The appellant drove to an industrial area. He opened the door of the van and Carroll grabbed the complainant by the wrist and pulled her out of the van in an aggressive manner. The appellant walked up a flight of stairs to a unit above a workshop and the complainant followed, with Carroll behind her, holding her hand halfway up her back.
The appellant opened the door of the unit, and the three went inside. Carroll threw the complainant onto to the lounge and she hit her chest on the wooden arm. At that time, Carroll said something to the effect, "I know I’m going to have some real fun", and that he was going to have anal intercourse with the complainant. The appellant then sat in an armchair and was dozing off. Carroll then punched the complainant and dragged her into the bedroom, tying her hands behind her back with nylon rope. He threw her on the bed and had penile-vaginal intercourse with her (count 5). The door of the bedroom was open and the complainant could see the appellant still in the armchair. The appellant, in a statement to police dated 24 October 2001, said that he went into the bedroom and observed that the complainant was giving Carroll oral sex. This was count 4 in the indictment.
Count 2 in the indictment related to an act of oral sex performed on the appellant when the appellant grabbed the complainant by the head and pushed her head down. At that stage, her hands were still tied, but it appears that at some stage the appellant loosened the rope. It was during this period that Carroll came into the room with an industrial drill. He plugged the drill into the wall and put it against the complainant's head. He turned the drill on and he told her he was going to put it through her skull. This occurred whilst the complainant was performing oral sex on the appellant.
There was other aggressive conduct engaged in by Carroll towards the complainant, including cutting her jacket up with a knife, which was about 300mm long. He also threatened to chop her up, wrap her in plastic and dump her in the Blue Mountains. The appellant was lying on the bed in the room with her when these things were being said and did nothing.
The offence being count 3 on the indictment occurred after the complainant had been to the toilet and when, on her return, Carroll tied a noose around her neck, tying the end of the rope to a pole which was hanging out of the wall. Whilst the noose was around her neck, the appellant forced the complainant to perform oral sex on him. It appears that the complainant was begging to be taken home for about 20 minutes, during which at some stage the noose was taken off. Eventually, the appellant agreed to take the complainant home.
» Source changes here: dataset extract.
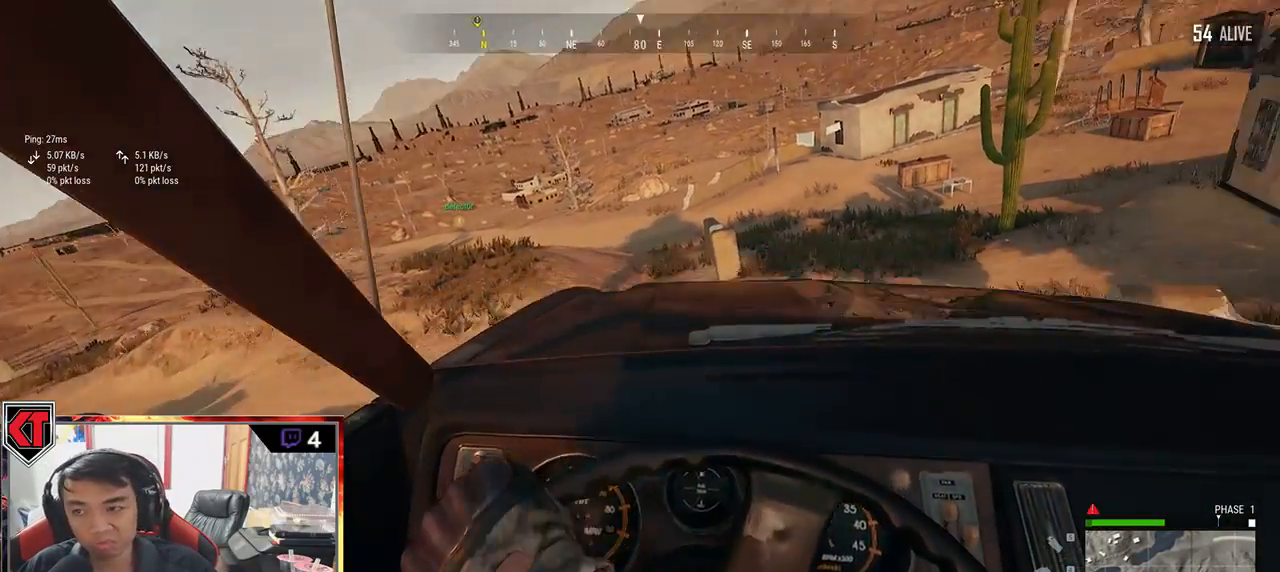
{"keys": ["a"], "mouse": [], "events": [[183, "shift", "up"], [233, "d", "up"], [400, "a", "down"], [467, "w", "up"]]}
The appellant was arrested at his home on 22 October 2001. During the record of interview, the appellant said that Carroll had ripped the complainant's jacket. However, he said he only knew Carroll as an acquaintance and only by the name "John". That was not correct. The appellant also denied witnessing an incident involving the drill. He otherwise admitted other aspects of the incident, including the fact that the complainant had been tied up with a rope. During the search of the appellant's premises, the police took possession of a drill, the remnants of the complainant's black jacket, and three separate lots of rope.
In a statement provided to police on 24 October 2001, the appellant made a statement regarding evidence that he would be prepared to give against Carroll. In that statement, he admitted knowing the co-offender for some three years, and also admitted to seeing Carroll hold the drill to the complainant's head. He denied, however, that the drill was ever turned on.
The appellant appeals against his conviction and also seeks leave to appeal against sentence.
Appeal against conviction
The appellant has raised two grounds on his appeal against conviction. First, he contends that the trial judge erred in failing to direct the jury as to the particular counts upon which they may apply the alleged 'lie' said to give rise to a consciousness of guilt. The lie was his denial in the record of interview that he had seen Carroll produce a drill in the course of the sexual activity.
Secondly, the appellant contended that the trial judge had erred in failing to direct the jury as to the doctrine of extended joint criminal enterprise when directing them as to the features of aggravation in respect of counts 2 and 3.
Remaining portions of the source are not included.